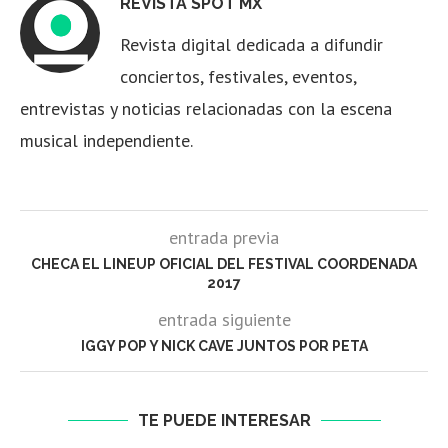
REVISTA SPOT MX
Revista digital dedicada a difundir
conciertos, festivales, eventos,
entrevistas y noticias relacionadas con la escena
musical independiente.
entrada previa
CHECA EL LINEUP OFICIAL DEL FESTIVAL COORDENADA
2017
entrada siguiente
IGGY POP Y NICK CAVE JUNTOS POR PETA
TE PUEDE INTERESAR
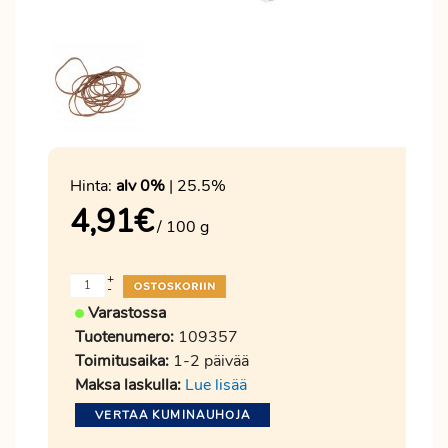
Hinta:
alv 0%
| 25.5%
4,91
€
/ 100 g
+
-
Varastossa
Tuotenumero:
109357
Toimitusaika:
1-2 päivää
Maksa laskulla:
Lue lisää
VERTAA KUMINAUHOJA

▶ **TASK DETAILS**
Nothing but the pictures may be dropped; output the records above exactly.

▶ **RESPONSE BOX**
REVISTA SPOT MX
Revista digital dedicada a difundir
conciertos, festivales, eventos,
entrevistas y noticias relacionadas con la escena
musical independiente.
entrada previa
CHECA EL LINEUP OFICIAL DEL FESTIVAL COORDENADA
2017
entrada siguiente
IGGY POP Y NICK CAVE JUNTOS POR PETA
TE PUEDE INTERESAR
Hinta:
alv 0%
| 25.5%
4,91
€
/ 100 g
+
-
Varastossa
Tuotenumero:
109357
Toimitusaika:
1-2 päivää
Maksa laskulla:
Lue lisää
VERTAA KUMINAUHOJA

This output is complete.